Document section:
There is no excuse in 2008, especially when you come from a decent, educated, well-off family, and don’t have some obvious mental defect.

Sex is where babies come from. It doesn’t matter that you “didn’t mean to get pregnant” and only wanted the fun parts. An extreme skateboarder doesn’t “mean” to break a leg in eight places, but guess what?

I’m glad she’s not getting an abortion. I’m less thrilled that she’s getting married, but she probably isn’t thrilled either. If it works out, great. It’s been known to happen. But she should have planned her life better. It really isn’t that hard to do. Call it “delayed gratification.” Just control your damn self. five feet of fury

As various lefty commentators have pointed out, now that we are past the disgusting Trig inventions, socons are not down with seventeen year olds getting knocked up. Just say no and all that. My pal Kathy is leading the unreconstructed charge.

Couple of things. First, sex without contraception leads to babies as I know to my delight. Second, telling young ladies to “keep their legs closed” tends to be less effective than the Pill, condoms or, Hell, even the rhythm method.

Young women – and 17 is not 13 – have sex. Mama Palin, apparently (and I have yet to see the quote but it would make sense) is opposed to “explicit sex education” in the schools. So am I ‘cause I think explicit sex education needs to happen at home. In the Palin household apparently this did not happen.

Does this make Mrs. Palin unfit to be Vice President. Hell no. It makes her far better able to understand the realities which are faced by families all over the world. It makes her capable of at least having the chance to rethink a rule against sex education in school because, let’s face it, she did not get the job done at home.

At the same time this will illustrate an essential difference between a broad spectrum of righties and lefties.

Obama stated – and I can’t be arsed to get the link – that if one of his daughters was knocked up he would not “want her punished with a baby”. Mrs. Palin has said:

“Our beautiful daughter Bristol came to us with news that as parents we knew would make her grow up faster than we had ever planned. As Bristol faces the responsibilities of adulthood, she knows she has our unconditional love and support,” the Palins said. ann althouse

And for the lefties who are shocked or who want to cry hypocrisy one of Ann’s commentors notes:

Remember, your wonder boy Barack was born to a teen age mother who was impregnated out of wedlock by the 24 year old married black African Muslim father when she was only 17 (actually 18 ed’s note) years old. althouse

Kathy, Bristol apparently did not keep her legs closed…which means that Mrs. Palin and her family will be welcoming a grandchild about the time she takes the oath of office. It would be nice if it had worked out differently; but it didn’t. A new little person will be born. And we will all be better off for it.

The tasks:
a - Repeat the part of the commentary on Bristol Palin's pregnancy from "As various lefty" up to and including "the rhythm method.".
b - Translate this sentence from the commentary on Bristol Palin's pregnancy into Spanish: "A new little person will be born."
c - Continue the commentary on Bristol Palin's pregnancy, starting after its last sentence.
The items after this commentary are separate material with no connection to it.

Information supplied:
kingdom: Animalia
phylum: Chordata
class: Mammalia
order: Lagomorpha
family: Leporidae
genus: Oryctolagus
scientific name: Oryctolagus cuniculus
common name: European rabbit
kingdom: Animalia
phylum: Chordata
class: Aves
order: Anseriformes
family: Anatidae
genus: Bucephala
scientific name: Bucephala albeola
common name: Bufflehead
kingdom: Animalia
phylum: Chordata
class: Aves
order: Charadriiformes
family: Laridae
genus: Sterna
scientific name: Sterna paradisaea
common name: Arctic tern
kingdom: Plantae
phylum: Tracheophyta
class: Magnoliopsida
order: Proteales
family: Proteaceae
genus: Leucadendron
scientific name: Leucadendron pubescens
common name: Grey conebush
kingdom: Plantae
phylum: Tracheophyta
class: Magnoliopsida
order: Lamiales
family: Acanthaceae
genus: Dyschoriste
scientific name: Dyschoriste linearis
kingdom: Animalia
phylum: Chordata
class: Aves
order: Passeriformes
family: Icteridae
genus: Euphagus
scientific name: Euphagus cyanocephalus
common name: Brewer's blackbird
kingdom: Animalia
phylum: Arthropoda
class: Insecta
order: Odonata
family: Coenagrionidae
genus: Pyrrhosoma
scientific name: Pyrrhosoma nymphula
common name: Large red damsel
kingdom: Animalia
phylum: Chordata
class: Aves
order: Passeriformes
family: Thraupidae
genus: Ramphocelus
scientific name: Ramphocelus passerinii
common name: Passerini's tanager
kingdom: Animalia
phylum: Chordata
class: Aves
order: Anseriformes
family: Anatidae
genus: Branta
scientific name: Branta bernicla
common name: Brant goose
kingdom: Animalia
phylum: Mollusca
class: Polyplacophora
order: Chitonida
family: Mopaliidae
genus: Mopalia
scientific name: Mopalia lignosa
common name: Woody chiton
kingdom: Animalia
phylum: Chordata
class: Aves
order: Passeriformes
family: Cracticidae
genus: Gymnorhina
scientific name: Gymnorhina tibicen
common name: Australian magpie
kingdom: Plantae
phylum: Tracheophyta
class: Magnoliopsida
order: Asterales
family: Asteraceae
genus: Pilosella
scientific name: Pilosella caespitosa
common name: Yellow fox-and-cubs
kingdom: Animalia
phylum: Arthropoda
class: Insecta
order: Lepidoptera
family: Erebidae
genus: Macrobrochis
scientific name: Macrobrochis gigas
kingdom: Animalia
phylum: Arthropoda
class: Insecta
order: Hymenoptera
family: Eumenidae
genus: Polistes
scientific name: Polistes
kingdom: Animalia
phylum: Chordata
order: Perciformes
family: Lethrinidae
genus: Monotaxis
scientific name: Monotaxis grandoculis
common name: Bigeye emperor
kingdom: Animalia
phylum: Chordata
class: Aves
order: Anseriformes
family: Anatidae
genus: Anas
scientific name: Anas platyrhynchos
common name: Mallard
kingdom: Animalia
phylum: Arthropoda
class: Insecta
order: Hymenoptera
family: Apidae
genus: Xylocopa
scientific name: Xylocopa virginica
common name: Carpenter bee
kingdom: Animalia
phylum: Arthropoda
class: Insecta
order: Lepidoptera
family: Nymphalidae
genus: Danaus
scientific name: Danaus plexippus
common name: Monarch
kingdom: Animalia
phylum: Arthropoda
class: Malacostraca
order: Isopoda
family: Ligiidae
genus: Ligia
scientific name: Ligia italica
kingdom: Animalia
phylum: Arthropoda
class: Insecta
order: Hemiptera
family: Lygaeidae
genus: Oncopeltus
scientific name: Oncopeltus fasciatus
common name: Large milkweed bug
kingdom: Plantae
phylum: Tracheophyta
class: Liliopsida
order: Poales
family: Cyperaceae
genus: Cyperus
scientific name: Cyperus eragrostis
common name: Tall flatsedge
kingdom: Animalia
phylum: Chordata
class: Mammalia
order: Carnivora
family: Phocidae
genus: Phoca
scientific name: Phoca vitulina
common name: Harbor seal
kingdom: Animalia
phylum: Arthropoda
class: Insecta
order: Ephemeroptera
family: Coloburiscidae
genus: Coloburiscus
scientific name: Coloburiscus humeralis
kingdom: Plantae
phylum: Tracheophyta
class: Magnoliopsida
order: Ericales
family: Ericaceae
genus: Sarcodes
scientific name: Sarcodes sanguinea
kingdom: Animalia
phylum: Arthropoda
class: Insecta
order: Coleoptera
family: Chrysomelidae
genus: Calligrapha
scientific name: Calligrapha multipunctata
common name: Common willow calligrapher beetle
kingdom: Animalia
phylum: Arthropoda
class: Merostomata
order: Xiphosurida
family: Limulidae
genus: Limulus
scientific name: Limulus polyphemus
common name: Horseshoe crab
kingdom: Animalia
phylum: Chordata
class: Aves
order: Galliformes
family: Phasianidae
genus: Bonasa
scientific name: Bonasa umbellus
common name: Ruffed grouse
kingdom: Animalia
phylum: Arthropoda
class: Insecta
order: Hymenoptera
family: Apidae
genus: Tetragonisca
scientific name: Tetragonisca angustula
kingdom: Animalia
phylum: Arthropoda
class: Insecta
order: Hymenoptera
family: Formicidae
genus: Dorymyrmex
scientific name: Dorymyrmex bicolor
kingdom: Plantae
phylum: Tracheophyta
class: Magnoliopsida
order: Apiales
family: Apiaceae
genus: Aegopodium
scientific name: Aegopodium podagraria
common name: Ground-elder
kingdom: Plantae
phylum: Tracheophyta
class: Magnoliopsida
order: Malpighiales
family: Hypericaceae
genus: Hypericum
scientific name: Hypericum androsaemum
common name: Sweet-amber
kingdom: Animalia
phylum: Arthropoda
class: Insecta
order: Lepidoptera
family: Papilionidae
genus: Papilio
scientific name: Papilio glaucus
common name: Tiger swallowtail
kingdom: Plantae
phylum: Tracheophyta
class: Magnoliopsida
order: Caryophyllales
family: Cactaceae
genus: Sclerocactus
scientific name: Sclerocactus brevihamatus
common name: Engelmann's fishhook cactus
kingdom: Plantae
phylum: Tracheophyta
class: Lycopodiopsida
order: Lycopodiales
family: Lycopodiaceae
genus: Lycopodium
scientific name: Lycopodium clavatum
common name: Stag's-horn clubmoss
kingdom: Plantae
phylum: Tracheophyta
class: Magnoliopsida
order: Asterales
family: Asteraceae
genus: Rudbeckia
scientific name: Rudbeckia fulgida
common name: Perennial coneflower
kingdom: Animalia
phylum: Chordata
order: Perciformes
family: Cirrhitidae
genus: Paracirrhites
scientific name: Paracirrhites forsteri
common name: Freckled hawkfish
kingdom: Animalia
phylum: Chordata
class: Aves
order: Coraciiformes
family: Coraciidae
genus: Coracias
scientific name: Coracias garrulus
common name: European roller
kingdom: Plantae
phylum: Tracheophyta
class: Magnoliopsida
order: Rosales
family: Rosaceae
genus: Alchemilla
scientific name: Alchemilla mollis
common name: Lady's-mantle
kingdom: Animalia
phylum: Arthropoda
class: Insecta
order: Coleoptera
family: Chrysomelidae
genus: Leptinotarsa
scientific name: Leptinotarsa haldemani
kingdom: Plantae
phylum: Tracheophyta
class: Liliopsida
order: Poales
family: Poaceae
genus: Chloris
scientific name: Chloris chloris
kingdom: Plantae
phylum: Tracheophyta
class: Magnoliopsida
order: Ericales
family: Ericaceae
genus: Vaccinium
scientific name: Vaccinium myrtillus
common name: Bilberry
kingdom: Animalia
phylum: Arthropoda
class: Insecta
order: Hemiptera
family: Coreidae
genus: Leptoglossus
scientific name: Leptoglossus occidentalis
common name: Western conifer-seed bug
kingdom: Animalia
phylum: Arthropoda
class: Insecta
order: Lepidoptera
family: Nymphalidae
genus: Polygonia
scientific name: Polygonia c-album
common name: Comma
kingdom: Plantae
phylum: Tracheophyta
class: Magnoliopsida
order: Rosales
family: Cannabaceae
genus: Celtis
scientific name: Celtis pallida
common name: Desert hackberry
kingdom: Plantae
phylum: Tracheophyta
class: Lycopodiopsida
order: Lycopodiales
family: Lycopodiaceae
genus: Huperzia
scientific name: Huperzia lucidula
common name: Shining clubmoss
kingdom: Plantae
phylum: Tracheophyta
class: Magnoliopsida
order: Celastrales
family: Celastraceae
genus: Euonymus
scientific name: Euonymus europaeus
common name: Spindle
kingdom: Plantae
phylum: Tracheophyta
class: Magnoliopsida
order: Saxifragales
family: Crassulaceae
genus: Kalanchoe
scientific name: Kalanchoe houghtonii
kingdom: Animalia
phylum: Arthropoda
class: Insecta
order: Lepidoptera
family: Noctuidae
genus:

Per-task outputs:
a -
As various lefty commentators have pointed out, now that we are past the disgusting Trig inventions, socons are not down with seventeen year olds getting knocked up. Just say no and all that. My pal Kathy is leading the unreconstructed charge.

Couple of things. First, sex without contraception leads to babies as I know to my delight. Second, telling young ladies to “keep their legs closed” tends to be less effective than the Pill, condoms or, Hell, even the rhythm method.

b - Nacerá una nueva personita.

c -
8 comments to Kathy wags her finger

  1. Sheila T
    September 2nd, 2008 at 2:58 am

    I have to disagree with you on some points:
    ...explicit sex education needs to happen at home. In the Palin household apparently this did not happen.

    Who says? At 17, I knew right from wrong and understood (explicitly) the meaning of responsibility and consequences for my actions – this stuff was drilled into me by my parents. But, I still did dumb things in spite of what my parents taught me. Why? Because I was 17! Just because the kid made bad choices doesn’t mean her parents failed – or, according to you, that it’s her mother’s failure ONLY (she did not get the job done at home).

    ...sex without contraception leads to babies

    Actually, sex with contraception sometimes leads to babies too. The only guarantee against pregnancy is abstinence. Maybe that concept seems too unrealistic these days, but I agree with Kathy’s comment about delayed gratification.

    Still, the girl is a silly teenager. At that age, I challenge anyone to say they always made intelligent choices. But I am glad she is going to have the baby. Hopefully the marriage works out, though the odds are stacked against that.

  2. intellectual pariah
    September 2nd, 2008 at 9:44 am

    What Sheila said. You’re accepting the view that education determines behaviour. It doesn’t: at best it influences it, and in the case of teenagers, I’d wonder about even that, at least with regard to sex. Aren’t the knock-up rates about even for all the different approaches to sex education?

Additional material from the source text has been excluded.